Il est sorti de ses pensées par un coup d'épaule et des livres qui tombent à terre.

-Tu rêvasses Potter ? Lance Drago Malfoy en s'accroupissant pour ramasser ses livres tombés par-terre. Peut-être que tu essayais de savoir comment faire pour que Cho veuille bien sortir avec toi, maintenant que Cédric n'est plus là...

-La ferme, Malfoy ! Répond Harry, ramassant à son tour ses livres tombés.

Ils sont tous les deux accroupis quand ça arrive.

Harry va pour attraper son dernier livre, quand Drago lui en glisse un dans les mains. Vite et sans un mot.

Puis le Serpentard se redresse, regarde Potter dans les yeux, mais la malveillance n'y est plus.

Il jette un regard à Crabbe et Goyle un peu plus loin qui sourient bêtement à Pansy Parkinson et dans un murmure lance au Gryffondor.

-Ça pourrait aider pour échapper aux portes.

Harry n'a pas le temps d'essayer de comprendre que le blond est déjà parti,entrant dans la classe, son air arrogant et méchant de nouveau en place.

Une main sur son épaule le fait sursauter, avant que Ron ne lui demande.

-Qu'est-ce qu'il voulait Malfoy ?

Harry hausse les épaules, avant que ses yeux ne tombent sur le livre dans ses mains, celui que Malfoy vient de lui... donner ?

-L'Occlumancie pour débutants ? Lit Hermione derrière son dos. Pourquoi est-ce que tu t'intéresses à l'Occlumancie Harry ?

Une seconde il voudrait lui dire qu'il ne s'y intéresse pas, que c'est Malfoy qui est certainement en train de lui faire une nouvelle blague cruelle. Qu'il n'a aucune idée de ce qu'est l'Occlumancie.

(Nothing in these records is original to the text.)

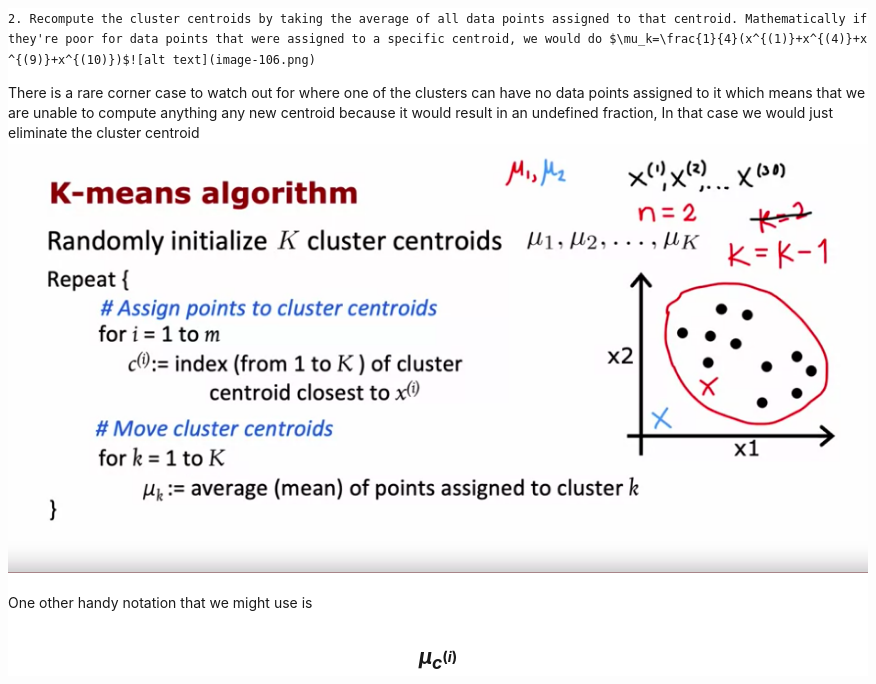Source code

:     2. Recompute the cluster centroids by taking the average of all data points assigned to that centroid. Mathematically if they're poor for data points that were assigned to a specific centroid, we would do $\mu_k=\frac{1}{4}(x^{(1)}+x^{(4)}+x^{(9)}+x^{(10)})$![alt text](image-106.png)

There is a rare corner case to watch out for where one of the clusters can have no data points assigned to it which means that we are unable to compute anything any new centroid because it would result in an undefined fraction, In that case we would just eliminate the cluster centroid ![alt text](image-107.png)

One other handy notation that we might use is 

## $$\mu_{c^{(i)}}$$
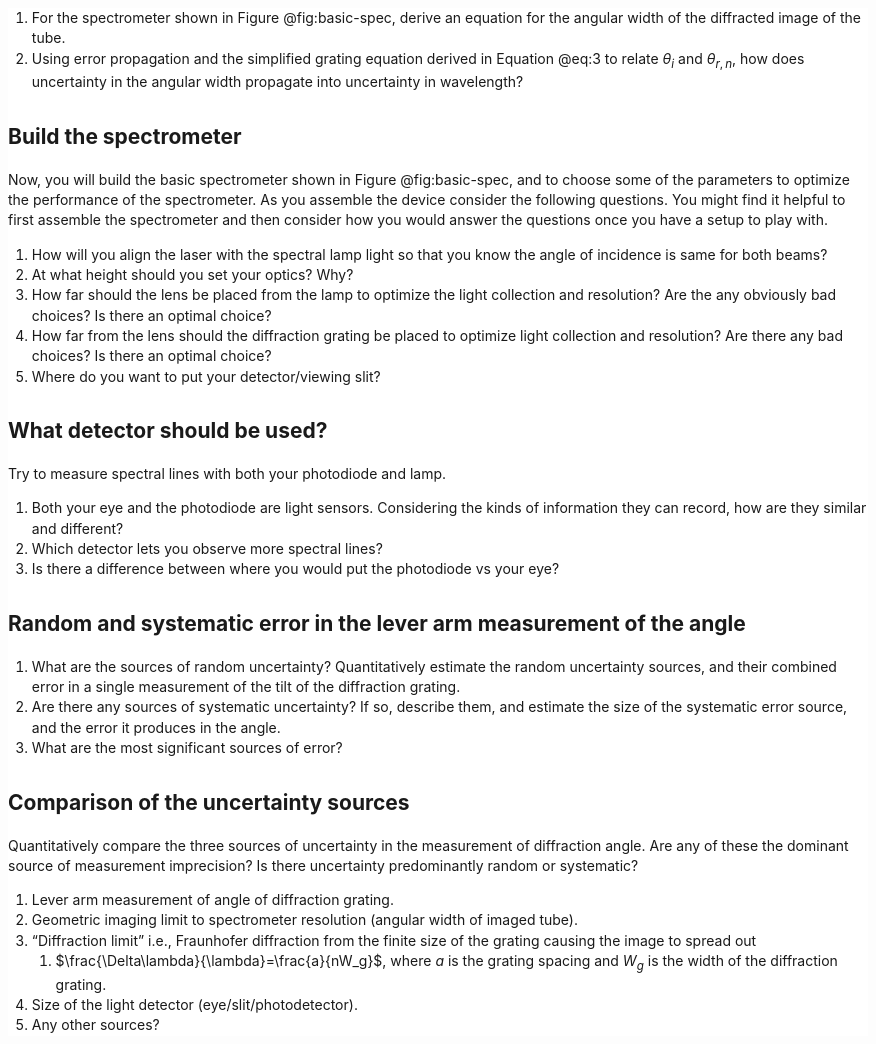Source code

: 1. For the spectrometer shown in Figure @fig:basic-spec, derive an equation for the angular width of the diffracted image of the tube.   
2. Using error propagation and the simplified grating equation derived in Equation @eq:3 to relate $\theta_i$ and $\theta_{r,n}$, how does uncertainty in the angular width propagate into uncertainty in wavelength?

## Build the spectrometer

Now, you will build the basic spectrometer shown in Figure @fig:basic-spec, and to choose some of the parameters to optimize the performance of the spectrometer. As you assemble the device consider the following questions. You might find it helpful to first assemble the spectrometer and then consider how you would answer the questions once you have a setup to play with. 

1. How will you align the laser with the spectral lamp light so that you know the angle of incidence is same for both beams? 
2. At what height should you set your optics? Why? 
3. How far should the lens be placed from the lamp to optimize the light collection and resolution?  Are the any obviously bad choices? Is there an optimal choice? 
4. How far from the lens should the diffraction grating be placed to optimize light collection and resolution? Are there any bad choices? Is there an optimal choice? 
5. Where do you want to put your detector/viewing slit?

## What detector should be used?

Try to measure spectral lines with both your photodiode and lamp. 

1. Both your eye and the photodiode are light sensors. Considering the kinds of information they can record, how are they similar and different? 
2. Which detector lets you observe more spectral lines?   
3. Is there a difference between where you would put the photodiode vs your eye? 

## Random and systematic error in the lever arm measurement of the angle

1. What are the sources of random uncertainty?  Quantitatively estimate the random uncertainty sources, and their combined error in a single measurement of the tilt of the diffraction grating.
2. Are there any sources of systematic uncertainty?  If so, describe them, and estimate the size of the systematic error source, and the error it produces in the angle.
3. What are the most significant sources of error? 

## Comparison of the uncertainty sources

Quantitatively compare the three sources of uncertainty in the measurement of diffraction angle. Are any of these the dominant source of measurement imprecision? Is there uncertainty predominantly random or systematic? 

1. Lever arm measurement of angle of diffraction grating.
2. Geometric imaging limit to spectrometer resolution (angular width of imaged tube). 
3. “Diffraction limit” i.e., Fraunhofer diffraction from the finite size of the grating causing the  image to spread out 
   1. $\frac{\Delta\lambda}{\lambda}=\frac{a}{nW_g}$, where $a$ is the grating spacing and $W_g$ is the width of the diffraction grating.
4. Size of the light detector (eye/slit/photodetector). 
5. Any other sources?
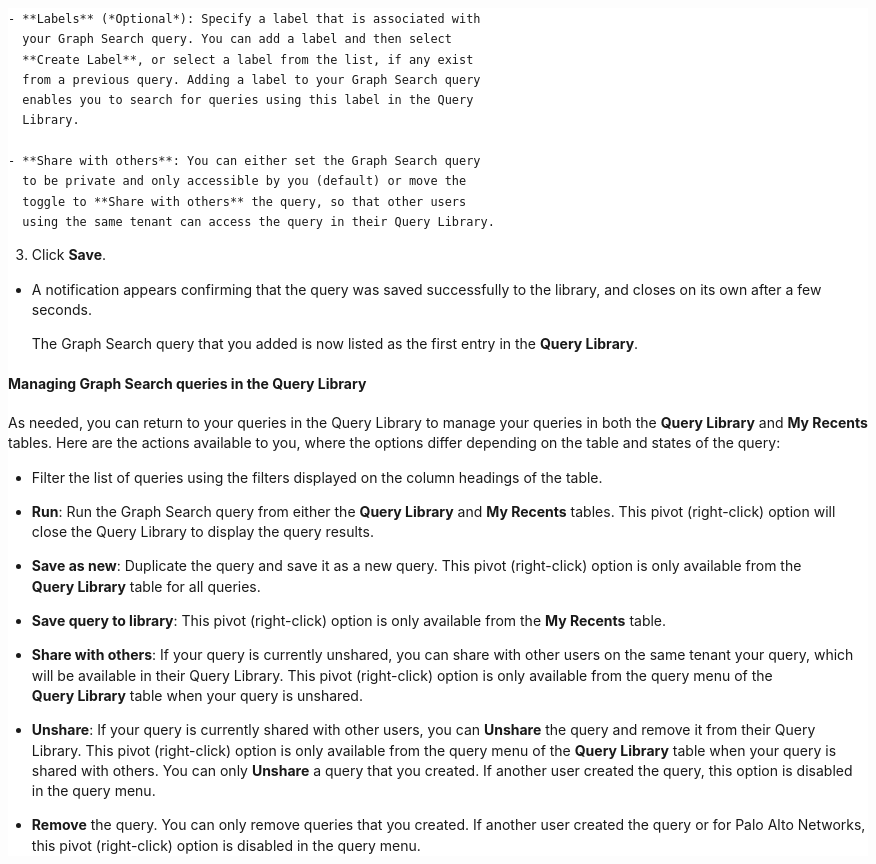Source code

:     - **Labels** (*Optional*): Specify a label that is associated with
      your Graph Search query. You can add a label and then select
      **Create Label**, or select a label from the list, if any exist
      from a previous query. Adding a label to your Graph Search query
      enables you to search for queries using this label in the Query
      Library.

    - **Share with others**: You can either set the Graph Search query
      to be private and only accessible by you (default) or move the
      toggle to **Share with others** the query, so that other users
      using the same tenant can access the query in their Query Library.

3.  Click **Save**.

- A notification appears confirming that the query was saved
  successfully to the library, and closes on its own after a few
  seconds.

  The Graph Search query that you added is now listed as the first entry
  in the **Query Library**.

#### Managing Graph Search queries in the Query Library

As needed, you can return to your queries in the Query Library to manage
your queries in both the **Query Library** and **My Recents** tables.
Here are the actions available to you, where the options differ
depending on the table and states of the query:

- Filter the list of queries using the filters displayed on the column
  headings of the table.

- **Run**: Run the Graph Search query from either the **Query Library**
  and **My Recents** tables. This pivot (right-click) option will close
  the Query Library to display the query results.

- **Save as new**: Duplicate the query and save it as a new query. This
  pivot (right-click) option is only available from the
  **Query Library** table for all queries.

- **Save query to library**: This pivot (right-click) option is only
  available from the **My Recents** table.

- **Share with others**: If your query is currently unshared, you can
  share with other users on the same tenant your query, which will be
  available in their Query Library. This pivot (right-click) option is
  only available from the query menu of the **Query Library** table when
  your query is unshared.

- **Unshare**: If your query is currently shared with other users, you
  can **Unshare** the query and remove it from their Query Library. This
  pivot (right-click) option is only available from the query menu of
  the **Query Library** table when your query is shared with others. You
  can only **Unshare** a query that you created. If another user created
  the query, this option is disabled in the query menu.

- **Remove** the query. You can only remove queries that you created. If
  another user created the query or for Palo Alto Networks, this pivot
  (right-click) option is disabled in the query menu.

Mais il se souvient des paroles de Malfoy.

Les portes.

Celles qui reviennent encore et toujours dans ses rêves.

Surtout la dernière, celle qu'il veut ouvrir mais n'y parvient pas.

Alors il ment.

A ses deux meilleurs amis, pour protéger l'acte étrange et insensé de Drago Malfoy, il dit d'un haussement d' épaule.

-Je l'ai trouvé à la bibliothèque...

Il n'a pas besoin d'en dire plus, sauvé par Neville qui arrive en courant, trébuche sur une dalle de pierre et s'étale de tout son long.

Les Serpentards s'esclaffent, quelques Gryffondors aussi, Hermione et Harry aident Neville à se redresser avant qu'une voix derrière eux ne grogne :

-Dix points en moins pour Gryffondor, Londubat, pour cette entrée pitoyable.

Et sans autre mot, il leur fait signe d'entrer dans la salle, le regard noir, l'air austère.

Il ne s'est rien passé ou si peu et pourtant tout a changé.

A suivre.

N/A: Merci une nouvelle fois pour vos commentaires superbes, je m'éloigne un peu du récit original, pour faire de la place à des personnages que j'affectionne, mais les grandes lignes resteront celles de l'intrigue de l'ODPh.